▶ [ACTIVITY] Find the line in the entries below that contains "PAC Hybride Gaz". Repeat it exactly, and every line after it through the line that contains "دهانات فريدة للمنازل".

▶ [MATERIAL SHOWN]
*** Block opens ***
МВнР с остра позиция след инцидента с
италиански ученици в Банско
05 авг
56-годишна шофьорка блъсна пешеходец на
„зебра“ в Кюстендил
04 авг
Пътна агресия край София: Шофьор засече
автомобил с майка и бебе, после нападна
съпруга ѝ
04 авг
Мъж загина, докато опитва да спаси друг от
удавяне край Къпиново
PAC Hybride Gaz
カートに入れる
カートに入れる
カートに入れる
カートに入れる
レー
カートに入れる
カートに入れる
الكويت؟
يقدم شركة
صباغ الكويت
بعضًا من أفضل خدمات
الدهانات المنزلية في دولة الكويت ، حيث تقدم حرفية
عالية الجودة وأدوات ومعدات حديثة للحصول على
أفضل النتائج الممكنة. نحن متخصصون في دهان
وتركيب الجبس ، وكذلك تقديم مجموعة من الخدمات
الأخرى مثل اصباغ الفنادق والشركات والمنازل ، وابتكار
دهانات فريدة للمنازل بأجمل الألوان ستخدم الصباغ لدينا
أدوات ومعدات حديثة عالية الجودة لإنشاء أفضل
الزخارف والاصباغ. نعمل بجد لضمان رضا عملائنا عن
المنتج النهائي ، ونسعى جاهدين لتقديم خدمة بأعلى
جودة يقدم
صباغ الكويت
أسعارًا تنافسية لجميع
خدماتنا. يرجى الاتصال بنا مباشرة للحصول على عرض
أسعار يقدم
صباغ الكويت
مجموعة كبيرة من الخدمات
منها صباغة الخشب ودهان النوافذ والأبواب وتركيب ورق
*** Block closes ***
▶ [WRITTEN SOLUTION]
PAC Hybride Gaz
カートに入れる
カートに入れる
カートに入れる
カートに入れる
レー
カートに入れる
カートに入れる
الكويت؟
يقدم شركة
صباغ الكويت
بعضًا من أفضل خدمات
الدهانات المنزلية في دولة الكويت ، حيث تقدم حرفية
عالية الجودة وأدوات ومعدات حديثة للحصول على
أفضل النتائج الممكنة. نحن متخصصون في دهان
وتركيب الجبس ، وكذلك تقديم مجموعة من الخدمات
الأخرى مثل اصباغ الفنادق والشركات والمنازل ، وابتكار
دهانات فريدة للمنازل بأجمل الألوان ستخدم الصباغ لدينا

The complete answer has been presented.